▶ What is needed
Retype the lines verbatim, starting at the line that contains "Rank the categories" and ending after the line that contains "metano, energia elettrica, gasolio, Gpl".
(Input material Opens)
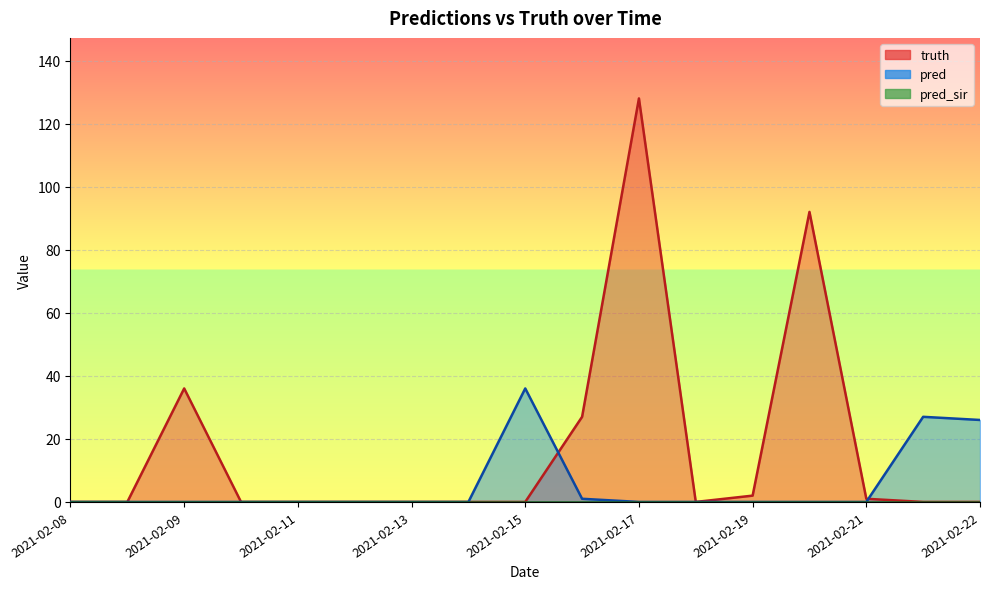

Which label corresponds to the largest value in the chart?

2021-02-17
(Input material Closes)
(Input material Opens)
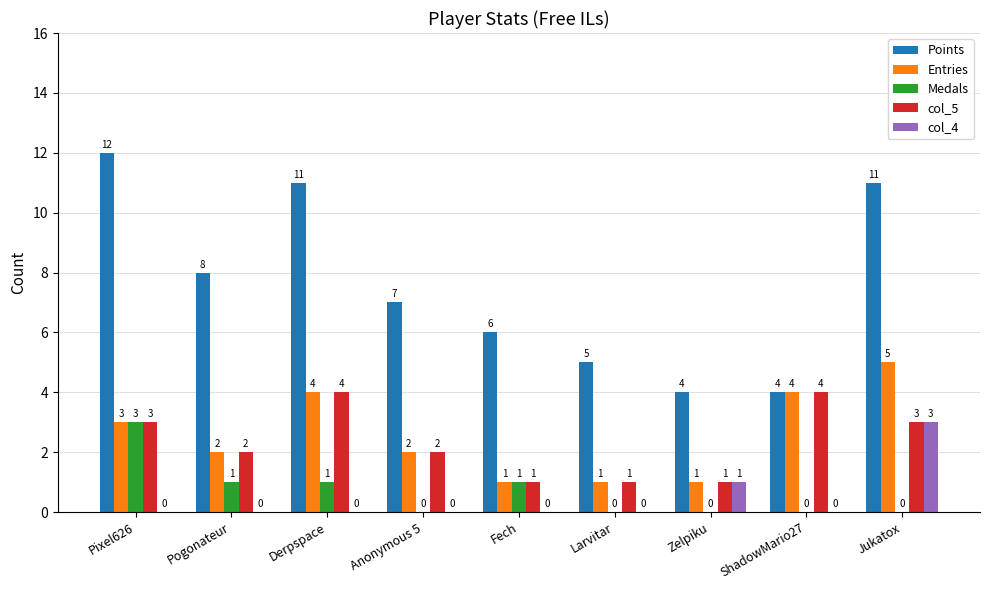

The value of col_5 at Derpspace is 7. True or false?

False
(Input material Closes)
(Input material Opens)
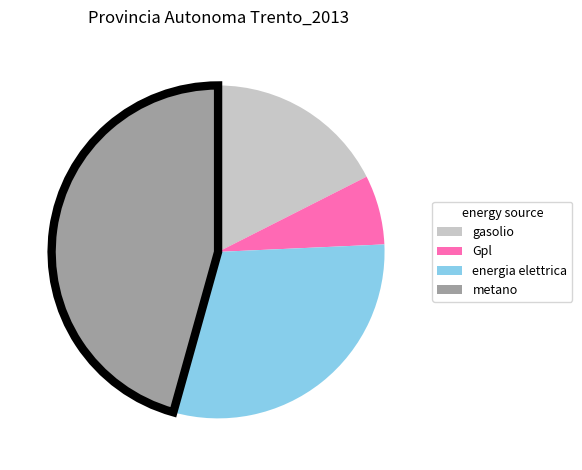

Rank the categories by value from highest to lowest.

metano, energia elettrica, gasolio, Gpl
(Input material Closes)
▶ Result of the task
Rank the categories by value from highest to lowest.

metano, energia elettrica, gasolio, Gpl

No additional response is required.